Page extract -
○ ○ ○ ○ ○

= Hauptamt Sicherheitspolizei =

Central command office for certain state police agencies in Nazi Germany until 1939

Prinz-Albrecht-Straße 8 (modern Niederkirchnerstraße) building in Berlin was the location of the Hauptamt Sicherheitspolizei

Hauptamt Sicherheitspolizei (Main Office of the Security Police) was a central state police agency command office in Nazi Germany entrusted with overseeing the Kriminalpolizei (Criminal Police; Kripo) and the Geheime Staatspolizei (Secret State Police; Gestapo) for the years 1936–1939.

==Foundation==
On 17 June 1936 all police forces throughout Germany were united, following Adolf Hitler's appointment of Heinrich Himmler as Chief of German Police. Himmler immediately reorganised the police into two groups: the Ordnungspolizei (Order Police; Orpo), consisting of both the national uniformed police and the municipal police, and the Sicherheitspolizei (Security Police; SiPo), consisting of the Kripo and Gestapo. Reinhard Heydrich was appointed chief of the SiPo and was already head of the party Sicherheitsdienst (Security Service; SD) and the Gestapo.

In 1936, the Hauptamt Sicherheitspolizei was founded by Himmler, in order to create a centralized command office under Nazi control of the German criminal investigation and secret state police organisations. Therefore, the central office of the national criminal police department, then known as the Reichskriminalpolizeiamt (RKPA), along with the central office of the Gestapo were integrated into the Hauptamt Sicherheitspolizei under Heydrich's overall command.

○ ○ ○ ○ ○

Data for this exercise -
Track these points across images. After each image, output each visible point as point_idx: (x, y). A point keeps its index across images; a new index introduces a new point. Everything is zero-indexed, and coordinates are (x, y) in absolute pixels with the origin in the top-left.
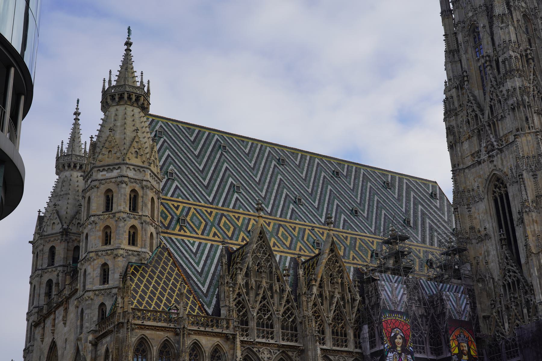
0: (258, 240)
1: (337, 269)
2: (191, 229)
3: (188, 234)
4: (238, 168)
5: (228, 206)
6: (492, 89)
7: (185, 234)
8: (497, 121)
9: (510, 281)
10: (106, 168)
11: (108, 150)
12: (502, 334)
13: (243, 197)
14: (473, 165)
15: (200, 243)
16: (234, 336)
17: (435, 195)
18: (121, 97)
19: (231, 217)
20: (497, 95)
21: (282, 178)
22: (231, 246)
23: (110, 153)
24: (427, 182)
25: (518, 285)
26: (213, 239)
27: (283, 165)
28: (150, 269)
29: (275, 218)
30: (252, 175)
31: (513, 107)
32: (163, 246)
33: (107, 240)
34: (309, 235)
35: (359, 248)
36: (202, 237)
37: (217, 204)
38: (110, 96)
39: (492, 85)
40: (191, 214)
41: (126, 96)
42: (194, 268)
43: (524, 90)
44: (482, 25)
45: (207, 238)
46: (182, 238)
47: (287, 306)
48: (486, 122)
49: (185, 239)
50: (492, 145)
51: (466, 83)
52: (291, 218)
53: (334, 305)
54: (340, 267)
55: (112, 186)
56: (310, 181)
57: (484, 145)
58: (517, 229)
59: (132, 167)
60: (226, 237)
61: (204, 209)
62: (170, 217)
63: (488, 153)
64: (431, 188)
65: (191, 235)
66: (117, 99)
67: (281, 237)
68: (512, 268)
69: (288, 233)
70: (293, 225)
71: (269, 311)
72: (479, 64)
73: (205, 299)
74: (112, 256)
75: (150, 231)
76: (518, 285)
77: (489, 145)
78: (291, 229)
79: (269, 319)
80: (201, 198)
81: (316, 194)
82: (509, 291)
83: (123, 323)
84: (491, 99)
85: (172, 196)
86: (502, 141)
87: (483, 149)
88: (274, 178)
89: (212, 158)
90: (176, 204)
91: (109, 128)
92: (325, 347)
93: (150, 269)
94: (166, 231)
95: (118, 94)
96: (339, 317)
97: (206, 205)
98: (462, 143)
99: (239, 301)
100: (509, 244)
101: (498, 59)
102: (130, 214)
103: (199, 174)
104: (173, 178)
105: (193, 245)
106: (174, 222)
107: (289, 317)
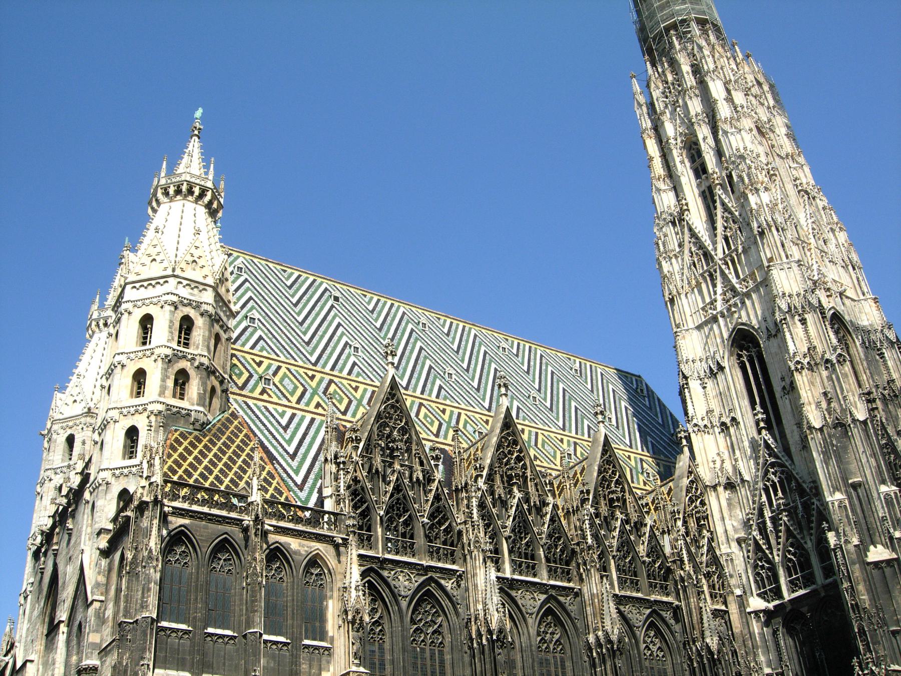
0: (388, 399)
1: (515, 455)
2: (279, 394)
3: (275, 400)
4: (357, 327)
5: (341, 371)
6: (726, 214)
7: (270, 399)
8: (737, 255)
9: (776, 481)
10: (145, 284)
11: (151, 258)
12: (769, 561)
13: (363, 362)
14: (706, 323)
15: (293, 415)
16: (345, 541)
17: (642, 390)
18: (178, 192)
19: (344, 386)
20: (734, 222)
21: (423, 346)
22: (344, 423)
23: (154, 262)
24: (629, 376)
25: (789, 484)
26: (316, 411)
27: (424, 330)
28: (207, 438)
29: (414, 394)
30: (378, 337)
31: (760, 230)
32: (233, 412)
33: (139, 393)
34: (466, 422)
35: (543, 446)
36: (297, 406)
37: (324, 367)
38: (161, 189)
39: (724, 209)
40: (280, 374)
41: (184, 188)
42: (283, 447)
43: (773, 207)
44: (702, 137)
45: (306, 408)
46: (265, 404)
47: (436, 505)
48: (720, 259)
49: (270, 406)
50: (733, 289)
51: (686, 213)
52: (438, 396)
53: (514, 509)
54: (520, 451)
55: (152, 310)
56: (464, 353)
57: (719, 290)
58: (780, 403)
59: (185, 282)
60: (337, 411)
61: (301, 371)
62: (246, 375)
63: (728, 301)
64: (634, 382)
65: (280, 402)
66: (171, 191)
67: (423, 420)
68: (779, 461)
69: (435, 417)
70: (442, 407)
71: (407, 511)
72: (702, 189)
73: (300, 494)
74: (146, 414)
75: (212, 383)
76: (789, 484)
77: (727, 291)
78: (439, 412)
79: (406, 523)
80: (299, 357)
81: (475, 371)
82: (776, 495)
83: (147, 503)
84: (726, 228)
85: (253, 347)
86: (748, 282)
87: (719, 298)
88: (410, 346)
89: (317, 309)
90: (258, 359)
91: (154, 228)
92: (500, 574)
93: (207, 438)
94: (238, 391)
95: (174, 186)
96: (522, 527)
97: (305, 366)
98: (686, 295)
99: (356, 490)
100: (769, 428)
101: (730, 173)
102: (178, 351)
103: (296, 326)
104: (256, 325)
105: (282, 415)
106: (252, 382)
107: (440, 523)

○ ○ ○ ○ ○

Stated exercise 1 - Return every line of the listing that contains the word "left", matching case exactly.
Stated exercise 2 - Carry on the article about the Hauptamt Sicherheitspolizei from the point where it stops.
The article on the Hauptamt Sicherheitspolizei and the listing have no connection to each other.

Result 1 -
Track these points across images. After each image, output each visible point as point_idx: (x, y). A point keeps its index across images; a new index introduces a new point. Everything is zero-indexed, and coordinates are (x, y) in absolute pixels with the origin in the top-left.

Result 2 -
In September 1939, the Reichssicherheitshauptamt or Reich Security Main Office (RSHA) was created as the command organisation for the various state investigation and security agencies. The Hauptamt Sicherheitspolizei was officially abolished and its departments were folded into the RSHA. The Gestapo became Amt IV (Department IV) and the Reichskriminalpolizeiamt became Amt V (Department V), the Kriminalpolizei in the RSHA.

==Organisation==
Hauptamt Sicherheitspolizei was organised as a central office with three branches.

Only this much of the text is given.